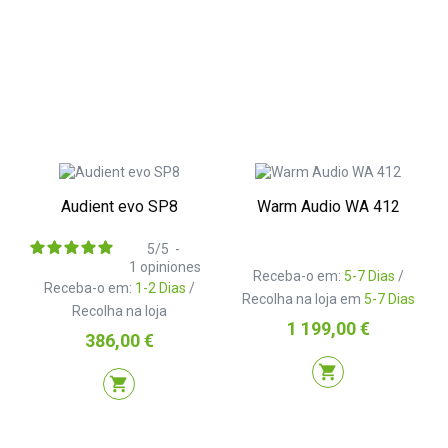
Audient evo SP8
Warm Audio WA 412
5
/
5
-
1
opiniones
Receba-o em:
5-7 Dias
/
Receba-o em:
1-2 Dias
/
Recolha na loja em
5-7 Dias
Recolha na loja
Preço
1 199,00 €
Preço
386,00 €
shopping_cart
shopping_cart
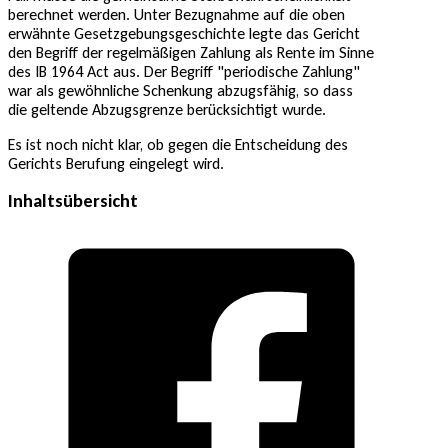
berechnet werden. Unter Bezugnahme auf die oben
erwähnte Gesetzgebungsgeschichte legte das Gericht
den Begriff der regelmäßigen Zahlung als Rente im Sinne
des IB 1964 Act aus. Der Begriff "periodische Zahlung"
war als gewöhnliche Schenkung abzugsfähig, so dass
die geltende Abzugsgrenze berücksichtigt wurde.
Es ist noch nicht klar, ob gegen die Entscheidung des
Gerichts Berufung eingelegt wird.
Inhaltsübersicht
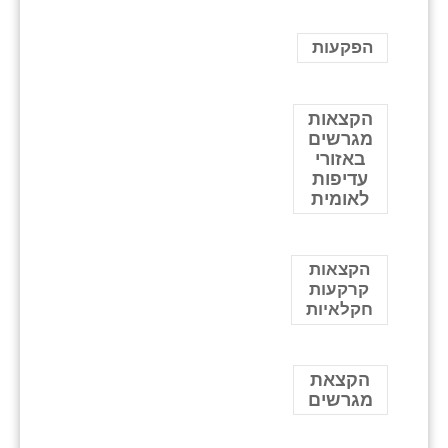
הפקעות
הקצאות
מגרשים
באזורי
עדיפות
לאומית
הקצאות
קרקעות
חקלאיות
הקצאת
מגרשים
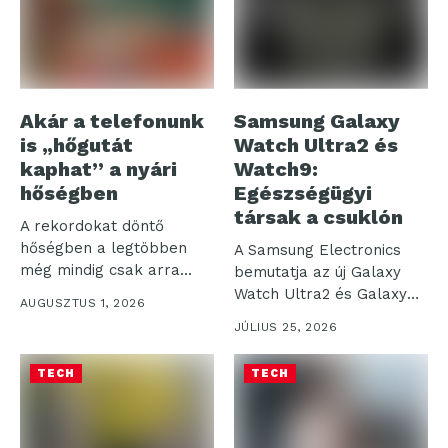
Akár a telefonunk
Samsung Galaxy
is „hőgutát
Watch Ultra2 és
kaphat” a nyári
Watch9:
hőségben
Egészségügyi
társak a csuklón
A rekordokat döntő
hőségben a legtöbben
A Samsung Electronics
még mindig csak arra
bemutatja az új Galaxy
figyelnek, hogy...
Watch Ultra2 és Galaxy
AUGUSZTUS 1, 2026
Watch9...
JÚLIUS 25, 2026
TECH
TECH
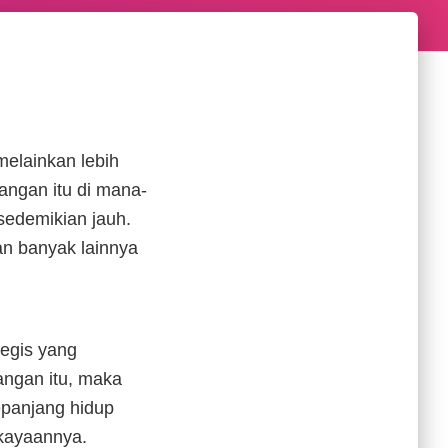
melainkan lebih
angan itu di mana-
sedemikian jauh.
n banyak lainnya
tegis yang
angan itu, maka
epanjang hidup
ekayaannya.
++++++++
Copy out the material exactly as it stands, though no picture should appear in the copy.

**RESPONSE**
Audient evo SP8
Warm Audio WA 412
5
/
5
-
1
opiniones
Receba-o em:
5-7 Dias
/
Receba-o em:
1-2 Dias
/
Recolha na loja em
5-7 Dias
Recolha na loja
Preço
1 199,00 €
Preço
386,00 €
shopping_cart
shopping_cart
berechnet werden. Unter Bezugnahme auf die oben
erwähnte Gesetzgebungsgeschichte legte das Gericht
den Begriff der regelmäßigen Zahlung als Rente im Sinne
des IB 1964 Act aus. Der Begriff "periodische Zahlung"
war als gewöhnliche Schenkung abzugsfähig, so dass
die geltende Abzugsgrenze berücksichtigt wurde.
Es ist noch nicht klar, ob gegen die Entscheidung des
Gerichts Berufung eingelegt wird.
Inhaltsübersicht
הפקעות
הקצאות
מגרשים
באזורי
עדיפות
לאומית
הקצאות
קרקעות
חקלאיות
הקצאת
מגרשים
Akár a telefonunk
Samsung Galaxy
is „hőgutát
Watch Ultra2 és
kaphat” a nyári
Watch9:
hőségben
Egészségügyi
társak a csuklón
A rekordokat döntő
hőségben a legtöbben
A Samsung Electronics
még mindig csak arra
bemutatja az új Galaxy
figyelnek, hogy...
Watch Ultra2 és Galaxy
AUGUSZTUS 1, 2026
Watch9...
JÚLIUS 25, 2026
TECH
TECH
melainkan lebih
angan itu di mana-
sedemikian jauh.
n banyak lainnya
tegis yang
angan itu, maka
epanjang hidup
ekayaannya.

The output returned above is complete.